Una grave irresponsabilidad”.
Ocurre que el gobernador del Banco
de España quiere ocultar los resultados de una mala gestión llevada a
cabo en CCM, y ello con el absurdo argumento (puesto que hay Cajas con
problemas de todos los “colores” políticos) de que los gestores son
socialistas y la entidad está ubicada en una Comunidad Autónoma con
presidente socialista desde los inicios de la democracia. “La solución
lógica es la intervención de la Caja, como se hizo en anteriores crisis
bancarias con indudable acierto”, aseguran las fuentes, que es opción a
la que en los últimos días se han mostrado proclives gente como Josep Oliú, presidente del Banco Sabadell, o Francisco González, del BBVA.

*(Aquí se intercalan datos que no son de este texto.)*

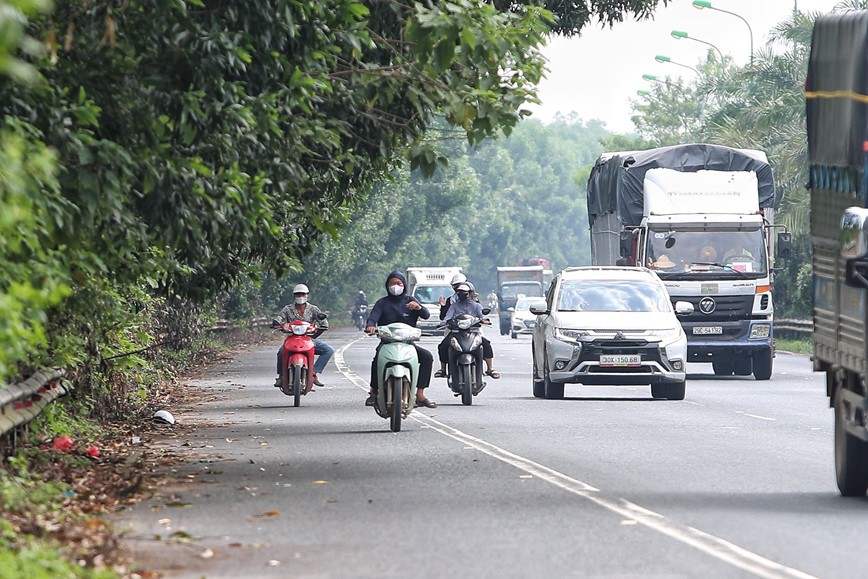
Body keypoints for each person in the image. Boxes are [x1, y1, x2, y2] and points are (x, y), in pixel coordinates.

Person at [364, 271, 436, 408]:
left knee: (427, 357)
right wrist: (371, 326)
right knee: (377, 360)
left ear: (404, 285)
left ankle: (420, 394)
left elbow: (426, 315)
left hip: (408, 343)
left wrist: (418, 308)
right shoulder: (382, 303)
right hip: (387, 343)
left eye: (398, 283)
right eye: (392, 283)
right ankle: (374, 391)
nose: (395, 286)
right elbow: (373, 317)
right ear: (387, 286)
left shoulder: (411, 301)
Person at [436, 281, 500, 380]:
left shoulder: (476, 305)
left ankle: (490, 368)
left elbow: (481, 315)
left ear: (470, 293)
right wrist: (444, 323)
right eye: (460, 292)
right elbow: (447, 317)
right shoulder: (454, 306)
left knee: (486, 344)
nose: (462, 295)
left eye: (465, 293)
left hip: (473, 332)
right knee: (443, 346)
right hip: (456, 332)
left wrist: (484, 320)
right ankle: (443, 369)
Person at [274, 284, 334, 387]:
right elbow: (280, 318)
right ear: (294, 296)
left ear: (307, 295)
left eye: (303, 294)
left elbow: (324, 323)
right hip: (291, 339)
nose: (300, 296)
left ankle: (314, 373)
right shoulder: (287, 309)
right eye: (298, 294)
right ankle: (281, 376)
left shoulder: (313, 309)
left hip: (308, 339)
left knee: (328, 350)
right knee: (280, 353)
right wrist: (276, 323)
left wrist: (314, 335)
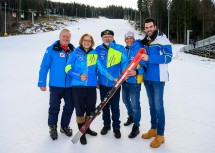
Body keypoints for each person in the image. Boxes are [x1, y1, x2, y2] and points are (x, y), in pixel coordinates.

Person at [65, 33, 116, 145]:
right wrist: (78, 75)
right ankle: (81, 133)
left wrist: (113, 78)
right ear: (81, 41)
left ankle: (86, 128)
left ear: (91, 42)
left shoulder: (94, 54)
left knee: (90, 110)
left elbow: (102, 70)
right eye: (85, 40)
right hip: (77, 86)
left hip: (91, 86)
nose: (87, 42)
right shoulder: (75, 53)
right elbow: (67, 67)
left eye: (89, 40)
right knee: (80, 110)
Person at [140, 18, 172, 148]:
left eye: (150, 27)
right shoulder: (146, 40)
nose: (148, 29)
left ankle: (161, 135)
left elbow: (168, 57)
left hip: (158, 78)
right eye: (146, 27)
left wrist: (149, 58)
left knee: (159, 106)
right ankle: (153, 129)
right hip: (147, 78)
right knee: (152, 105)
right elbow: (141, 57)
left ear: (155, 26)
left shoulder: (162, 39)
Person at [38, 29, 75, 140]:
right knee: (54, 107)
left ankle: (64, 126)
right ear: (59, 37)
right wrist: (42, 82)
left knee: (69, 106)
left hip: (70, 85)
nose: (66, 38)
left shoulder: (73, 50)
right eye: (64, 36)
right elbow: (44, 67)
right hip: (55, 85)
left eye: (68, 37)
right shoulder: (51, 50)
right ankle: (53, 127)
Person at [96, 29, 128, 139]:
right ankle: (106, 125)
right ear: (102, 38)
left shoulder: (119, 48)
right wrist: (101, 79)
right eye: (105, 37)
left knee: (115, 106)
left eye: (109, 36)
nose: (107, 38)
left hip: (116, 84)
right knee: (104, 106)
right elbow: (99, 67)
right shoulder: (98, 49)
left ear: (113, 37)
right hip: (103, 83)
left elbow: (124, 63)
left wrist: (122, 76)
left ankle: (116, 127)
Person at [122, 31, 147, 138]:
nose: (129, 40)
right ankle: (131, 116)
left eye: (131, 38)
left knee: (135, 104)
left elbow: (145, 66)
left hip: (135, 82)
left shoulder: (139, 49)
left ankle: (136, 126)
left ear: (134, 38)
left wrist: (136, 72)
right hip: (125, 81)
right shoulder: (125, 49)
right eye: (127, 38)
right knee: (125, 100)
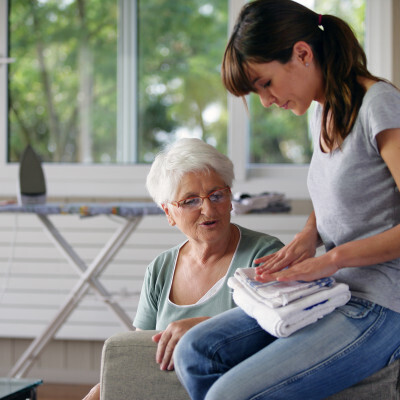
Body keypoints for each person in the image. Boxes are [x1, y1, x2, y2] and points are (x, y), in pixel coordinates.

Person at [173, 1, 400, 399]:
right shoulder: (323, 111)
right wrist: (308, 235)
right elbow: (345, 186)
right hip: (336, 290)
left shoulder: (378, 103)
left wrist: (331, 258)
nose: (266, 100)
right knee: (195, 352)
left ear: (302, 54)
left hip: (383, 304)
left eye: (265, 83)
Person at [82, 137, 284, 399]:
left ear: (230, 198)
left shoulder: (266, 255)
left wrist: (206, 331)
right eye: (190, 201)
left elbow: (282, 340)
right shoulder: (160, 269)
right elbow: (141, 354)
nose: (208, 209)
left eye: (217, 195)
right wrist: (102, 390)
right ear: (168, 213)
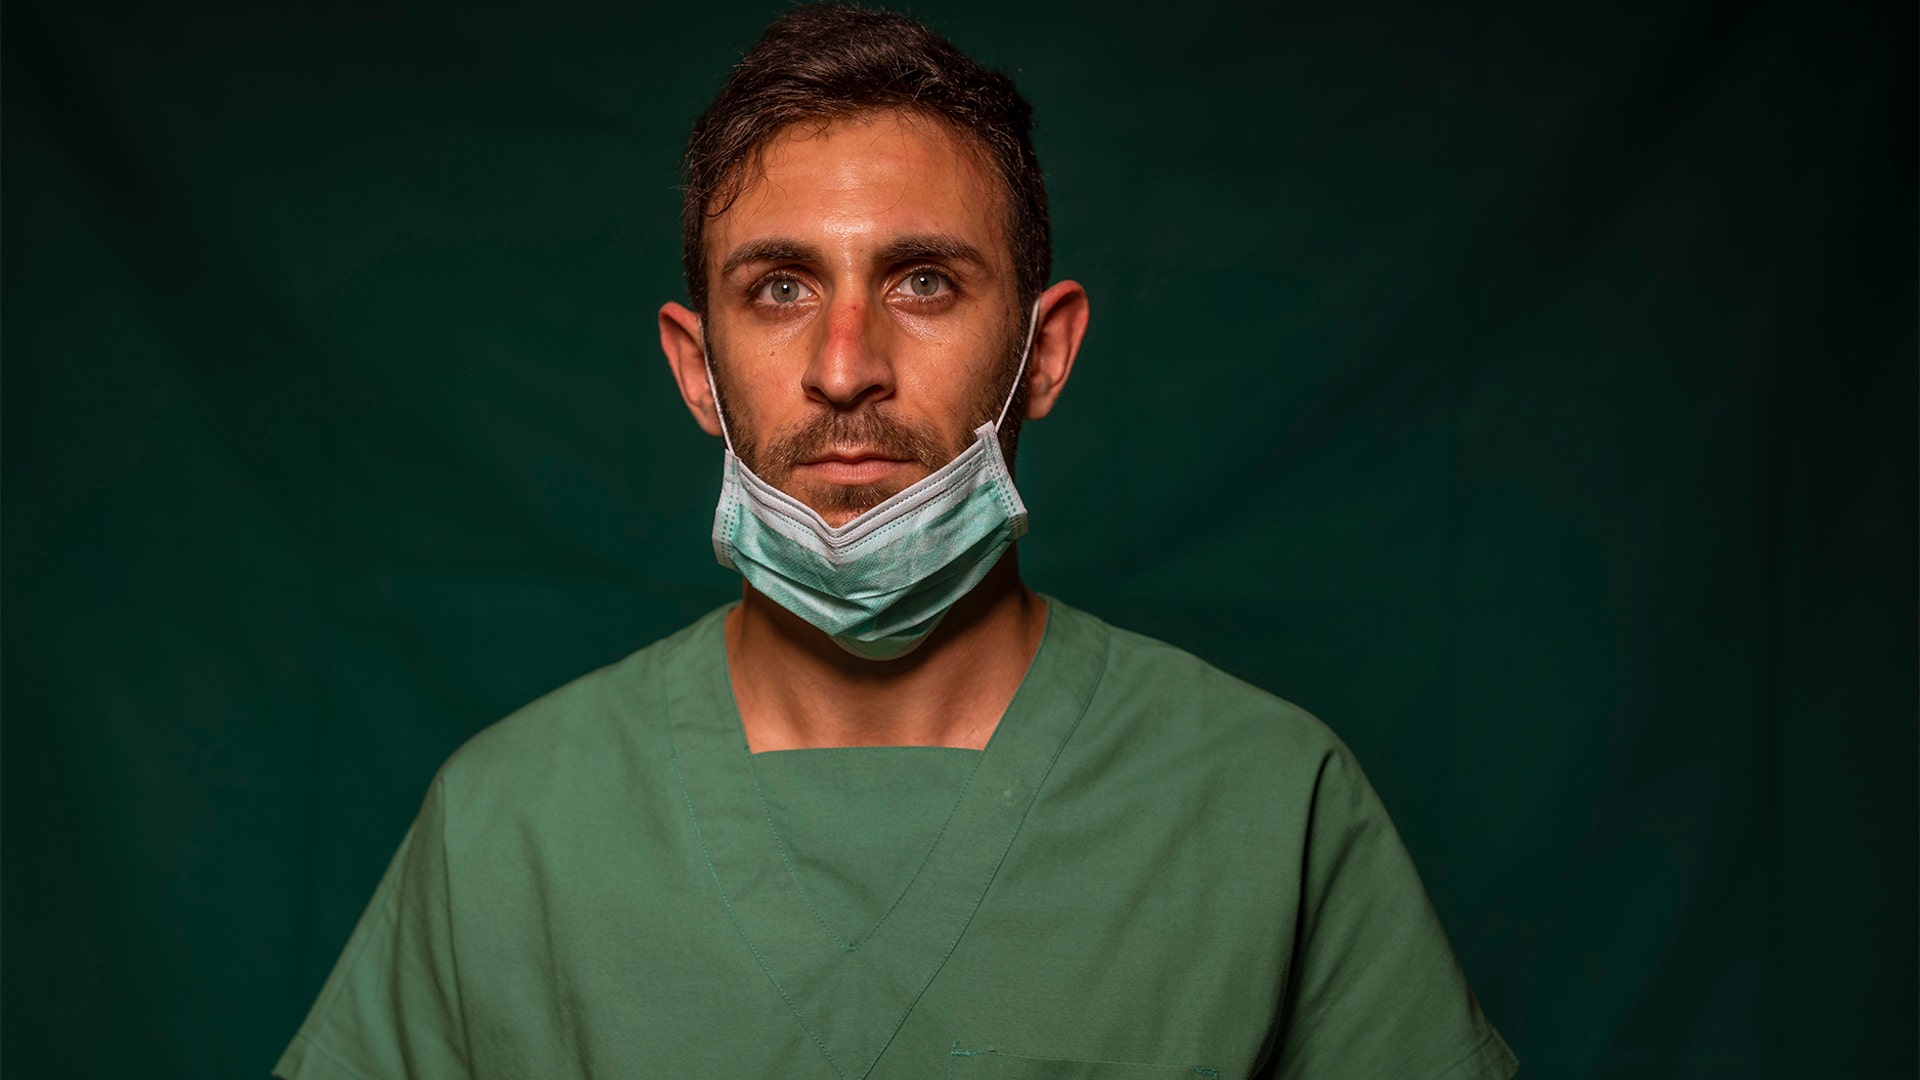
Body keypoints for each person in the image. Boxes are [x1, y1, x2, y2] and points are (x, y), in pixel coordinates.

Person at [274, 6, 1518, 1078]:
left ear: (1046, 353)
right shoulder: (510, 828)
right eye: (780, 288)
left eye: (923, 281)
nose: (844, 366)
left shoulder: (1263, 806)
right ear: (696, 371)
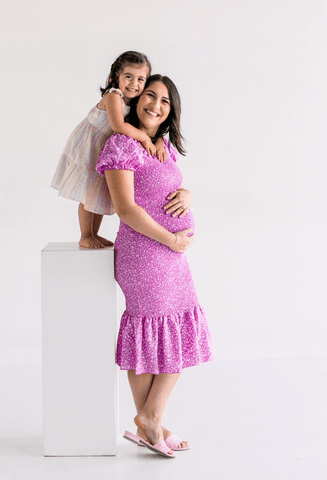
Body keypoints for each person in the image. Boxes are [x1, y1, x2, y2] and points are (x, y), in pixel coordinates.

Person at [96, 75, 215, 458]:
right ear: (136, 99)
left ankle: (151, 421)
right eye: (150, 95)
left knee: (169, 331)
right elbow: (127, 209)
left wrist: (188, 194)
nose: (156, 105)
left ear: (171, 110)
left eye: (165, 101)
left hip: (170, 256)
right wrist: (172, 239)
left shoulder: (163, 146)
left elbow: (168, 188)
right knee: (153, 332)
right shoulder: (121, 144)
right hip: (145, 254)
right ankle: (150, 421)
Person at [51, 51, 167, 249]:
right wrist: (145, 138)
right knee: (88, 193)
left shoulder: (134, 103)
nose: (134, 83)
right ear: (115, 78)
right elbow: (118, 126)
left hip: (104, 149)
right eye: (128, 77)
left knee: (97, 193)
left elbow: (146, 128)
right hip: (90, 145)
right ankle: (85, 235)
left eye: (141, 79)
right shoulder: (114, 95)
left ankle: (94, 234)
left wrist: (158, 141)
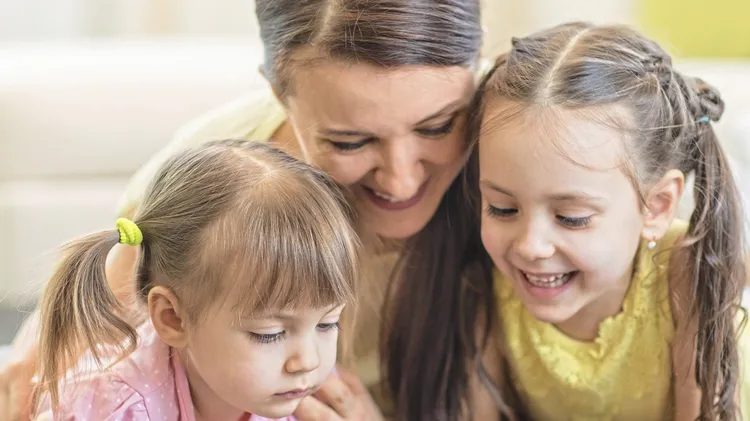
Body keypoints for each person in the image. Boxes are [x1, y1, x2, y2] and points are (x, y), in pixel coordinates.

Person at [1, 1, 498, 420]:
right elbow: (55, 357)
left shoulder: (519, 146)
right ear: (278, 95)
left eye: (437, 126)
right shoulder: (217, 189)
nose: (400, 180)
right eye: (350, 141)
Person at [392, 22, 750, 420]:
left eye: (571, 218)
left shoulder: (686, 273)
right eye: (502, 209)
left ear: (657, 207)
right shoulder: (487, 285)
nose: (530, 245)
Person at [32, 140, 360, 420]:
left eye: (327, 324)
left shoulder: (294, 386)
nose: (309, 361)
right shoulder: (116, 409)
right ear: (173, 318)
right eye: (269, 334)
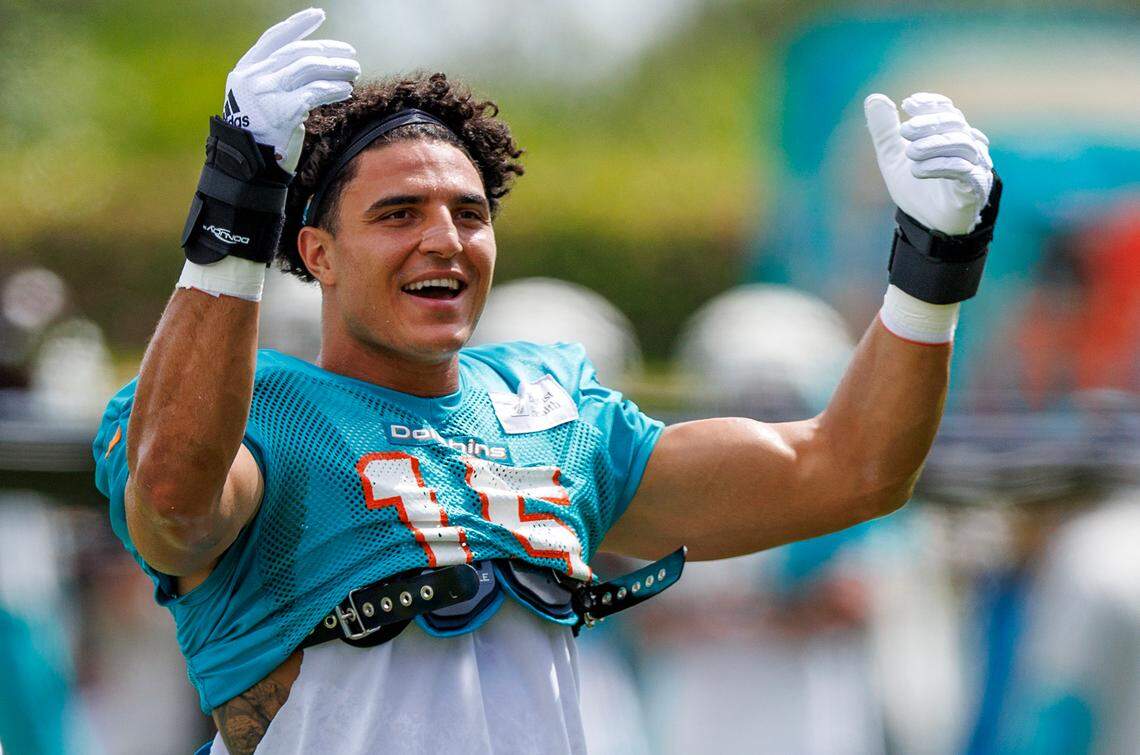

El Consejo de Administración de CCM autorizó el miércoles por unanimidad a su presidente, Hernández Moltó,
a negociar la “fusión” con Unicaja. “Estamos convencidos de que este
proceso interesa a la región, a nuestros clientes e impositores y a los
empleados de esta caja de ahorros”, declaró un enérgico Moltó, quien,
no sin fina ironía, condicionó el éxito de las negociaciones “a los
requisitos técnicos de viabilidad económica y financiera, a su
aprobación por los órganos de gobierno de esta entidad y a las
autorizaciones de la Administración”. El mismo día, el PP castellano
manchego acusó a José María Barreda, presidente de la Comunidad, de “poner en peligro CCM para hacer ricos a unos cuantos amigos”.